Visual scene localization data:
= = = = = = =

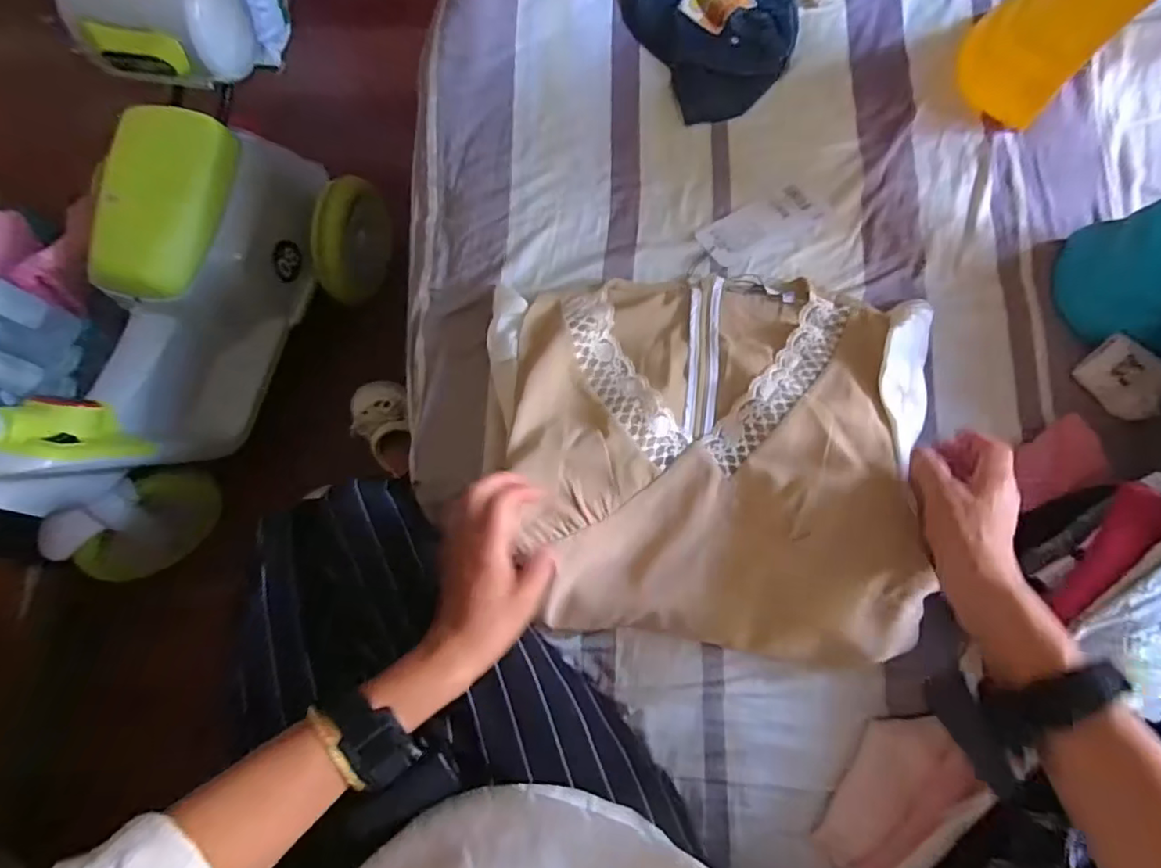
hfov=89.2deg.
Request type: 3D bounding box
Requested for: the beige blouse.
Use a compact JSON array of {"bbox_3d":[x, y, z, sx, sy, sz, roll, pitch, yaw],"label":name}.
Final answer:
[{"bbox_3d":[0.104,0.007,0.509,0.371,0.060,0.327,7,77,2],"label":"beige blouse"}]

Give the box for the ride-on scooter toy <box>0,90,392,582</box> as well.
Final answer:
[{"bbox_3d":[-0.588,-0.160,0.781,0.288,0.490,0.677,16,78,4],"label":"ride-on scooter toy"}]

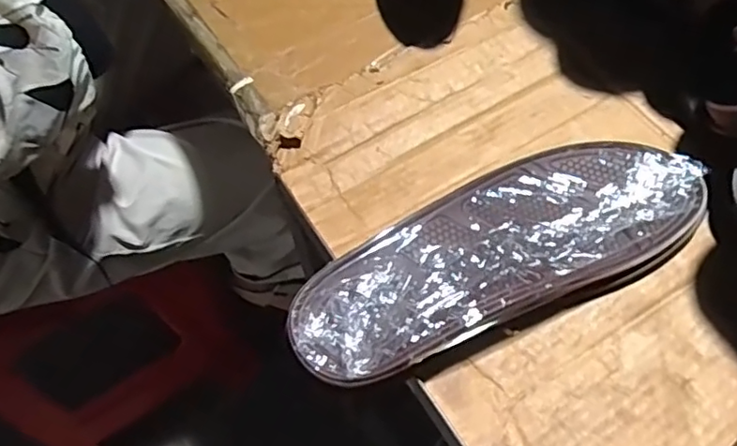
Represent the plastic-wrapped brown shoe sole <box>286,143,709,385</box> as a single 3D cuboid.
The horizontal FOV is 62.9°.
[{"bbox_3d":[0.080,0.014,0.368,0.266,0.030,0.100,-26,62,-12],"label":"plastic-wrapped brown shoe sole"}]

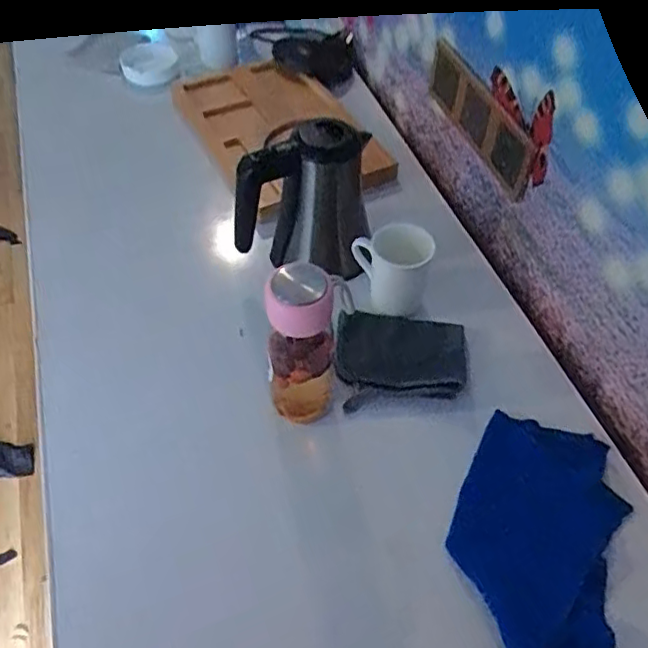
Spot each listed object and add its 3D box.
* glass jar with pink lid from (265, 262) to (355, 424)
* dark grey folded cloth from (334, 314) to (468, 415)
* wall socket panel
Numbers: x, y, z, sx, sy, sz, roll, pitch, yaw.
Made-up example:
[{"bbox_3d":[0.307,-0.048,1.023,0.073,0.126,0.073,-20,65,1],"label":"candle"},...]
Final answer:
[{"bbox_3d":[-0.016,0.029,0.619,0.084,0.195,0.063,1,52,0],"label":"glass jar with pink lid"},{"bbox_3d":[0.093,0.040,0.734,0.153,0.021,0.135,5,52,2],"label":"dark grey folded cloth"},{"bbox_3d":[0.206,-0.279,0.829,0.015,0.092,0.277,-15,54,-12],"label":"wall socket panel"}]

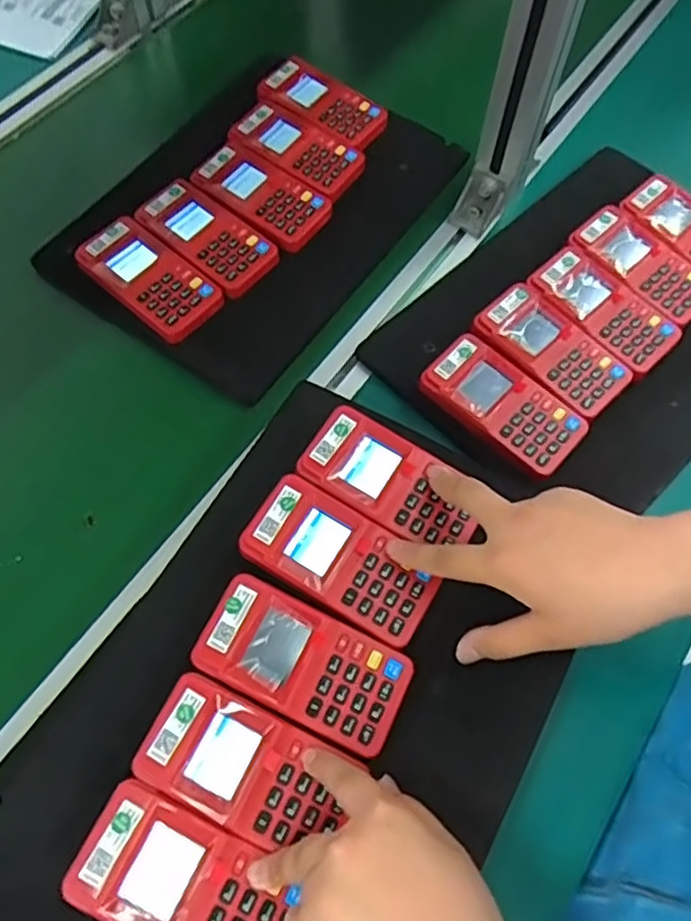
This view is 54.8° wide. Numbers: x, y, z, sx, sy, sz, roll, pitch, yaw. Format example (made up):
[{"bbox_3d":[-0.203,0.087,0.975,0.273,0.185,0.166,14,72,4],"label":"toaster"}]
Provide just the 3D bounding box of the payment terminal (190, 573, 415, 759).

= = = = = = =

Copy whichever lines above contain the string "bounding".

Request type: 3D bounding box
Provide just the 3D bounding box of the payment terminal (190, 573, 415, 759).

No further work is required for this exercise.